Can you name the variants to distinguish two variants which "carry" the same types? It wouldn't be as useful if you can't express something like:

    enum ConnState {
        Disconnected,
        Connecting,
        Connected(net::TcpSocket),
        Transferring(net::TcpSocket),
     }

jeremiep · on Dec 29, 2015

I would probably do it like this in D (disclaimer: I haven't tested this code!)

  import std.typecons;
  import std.socket;
  import std.variant;

  struct Disconnected {}
  struct Connecting {}

  alias Connected = Typedef!(TcpSocket, null, "connected");
  alias Transferring = Typedef!(TcpSocket, null, "transferring");

  alias ConnState = Algebraic!(Disconnected, Connecting, Connected, Transferring);

You could use plain structs instead of the typedef template for the same result.

p0nce · on Dec 29, 2015

I see what you mean.

You can create such new types with std.typecons.Typedef https://dlang.org/phobos/std_typecons.html#.Typedef

Though it's less pretty.

felixangell1024 · on Dec 28, 2015

Yeah, tagged unions and the pattern matching make things so much nicer.

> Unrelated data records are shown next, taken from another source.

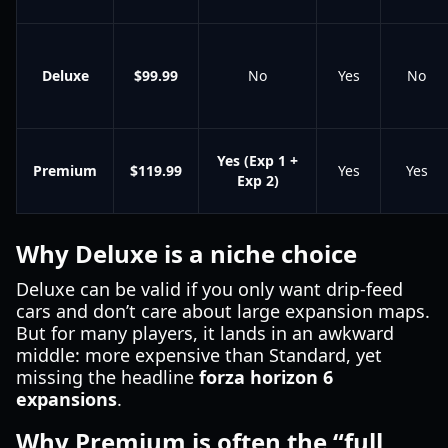
Deluxe
$99.99
No
Yes
No
Yes (Exp 1 +
Premium
$119.99
Yes
Yes
Exp 2)
Why Deluxe is a niche choice
Deluxe can be valid if you only want drip-feed
cars and don’t care about large expansion maps.
But for many players, it lands in an awkward
middle: more expensive than Standard, yet
missing the headline
forza horizon 6
expansions
.
Why Premium is often the “full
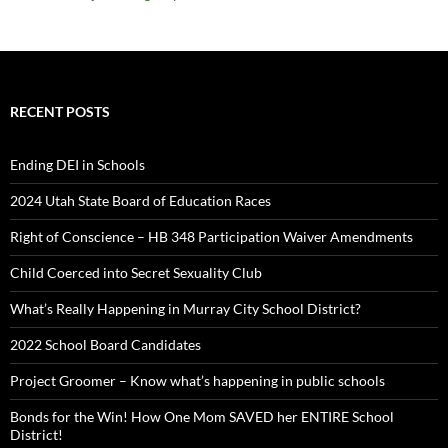
RECENT POSTS
Ending DEI in Schools
2024 Utah State Board of Education Races
Right of Conscience – HB 348 Participation Waiver Amendments
Child Coerced into Secret Sexuality Club
What’s Really Happening in Murray City School District?
2022 School Board Candidates
Project Groomer – Know what’s happening in public schools
Bonds for the Win! How One Mom SAVED her ENTIRE School
District!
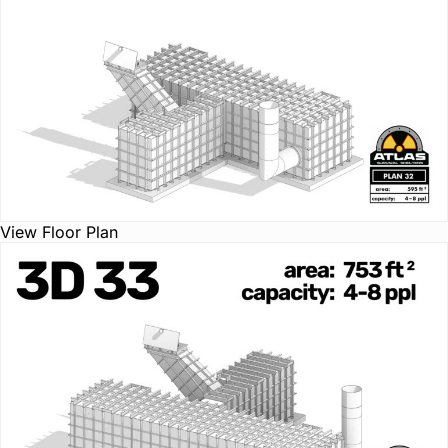
View Floor Plan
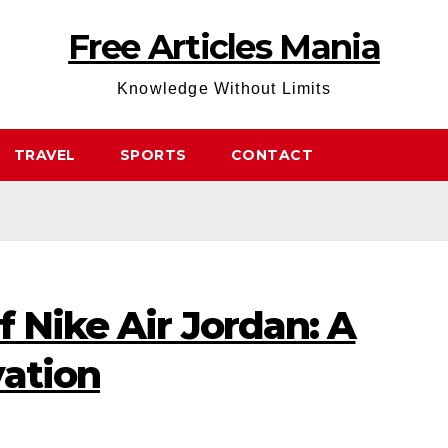
Free Articles Mania
Knowledge Without Limits
TRAVEL
SPORTS
CONTACT
f Nike Air Jordan: A
vation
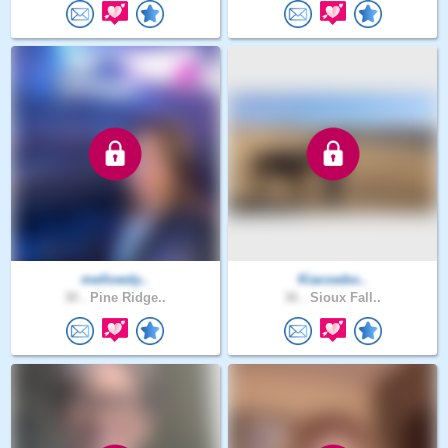
mellowdy..
Kiacowbo..
30 .
Pine Ridge..
36 .
Sioux Fall..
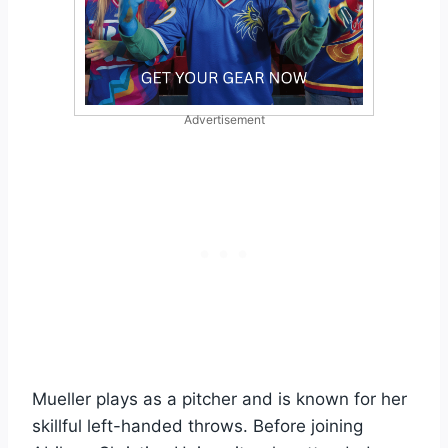
Advertisement
Mueller plays as a pitcher and is known for her
skillful left-handed throws. Before joining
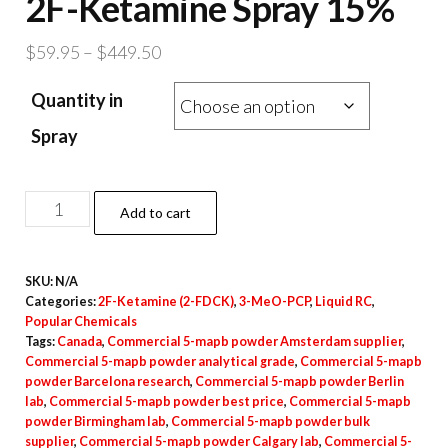
2F-Ketamine Spray 15%
Price
$
59.95
–
$
449.50
range:
Quantity in
$59.95
through
Spray
$449.50
2F-
Add to cart
Ketamine
Spray
SKU:
N/A
15%
Categories:
2F-Ketamine (2-FDCK)
,
3-MeO-PCP
,
Liquid RC
,
quantity
Popular Chemicals
Tags:
Canada
,
Commercial 5-mapb powder Amsterdam supplier
,
Commercial 5-mapb powder analytical grade
,
Commercial 5-mapb
powder Barcelona research
,
Commercial 5-mapb powder Berlin
lab
,
Commercial 5-mapb powder best price
,
Commercial 5-mapb
powder Birmingham lab
,
Commercial 5-mapb powder bulk
supplier
,
Commercial 5-mapb powder Calgary lab
,
Commercial 5-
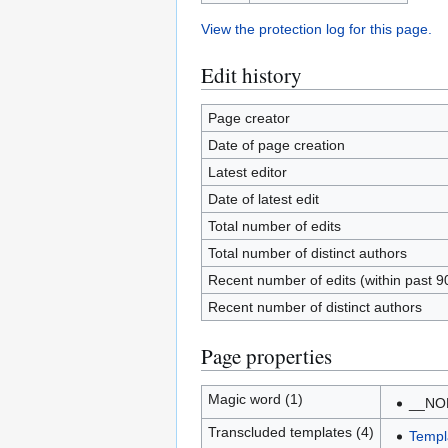
View the protection log for this page.
Edit history
Page creator
Date of page creation
Latest editor
Date of latest edit
Total number of edits
Total number of distinct authors
Recent number of edits (within past 9
Recent number of distinct authors
Page properties
Magic word (1)
__NO
Transcluded templates (4)
Templ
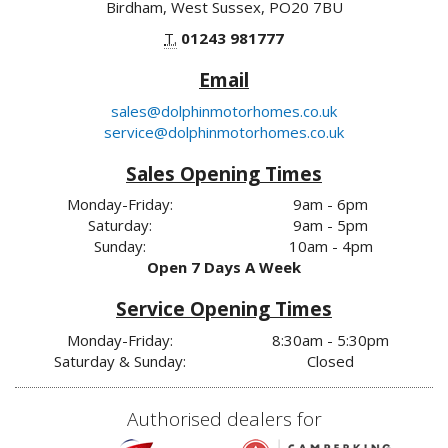
Birdham, West Sussex, PO20 7BU
T.
01243 981777
Email
sales@dolphinmotorhomes.co.uk
service@dolphinmotorhomes.co.uk
Sales Opening Times
Monday-Friday:
9am - 6pm
Saturday:
9am - 5pm
Sunday:
10am - 4pm
Open 7 Days A Week
Service Opening Times
Monday-Friday:
8:30am - 5:30pm
Saturday & Sunday:
Closed
Authorised dealers for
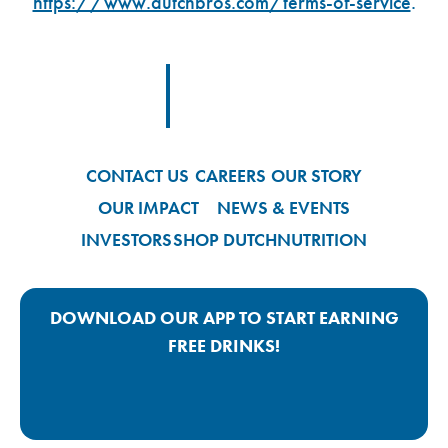
https://www.dutchbros.com/terms-of-service
.
Footer Logo Link
CONTACT US
CAREERS
OUR STORY
OUR IMPACT
NEWS & EVENTS
INVESTORS
SHOP DUTCH
NUTRITION
DOWNLOAD OUR APP TO START EARNING
FREE DRINKS!
Google Play App Link
Apple Store App Link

I love a lot of things about Rust, it's got a lot of things right.

ksherlock · on Dec 28, 2015

Another option is to use a lexer/state machine generator. Ragel support D and Rust (as of the not-quite-released v7) as target languages.

nunull · on Dec 30, 2015

Nice read! I'd really like to know when we can expect the next post to be published.

felixangell1024 · on Jan 1, 2016

Thanks :) Second post is in the works, will probably be out next week when I have time around college :)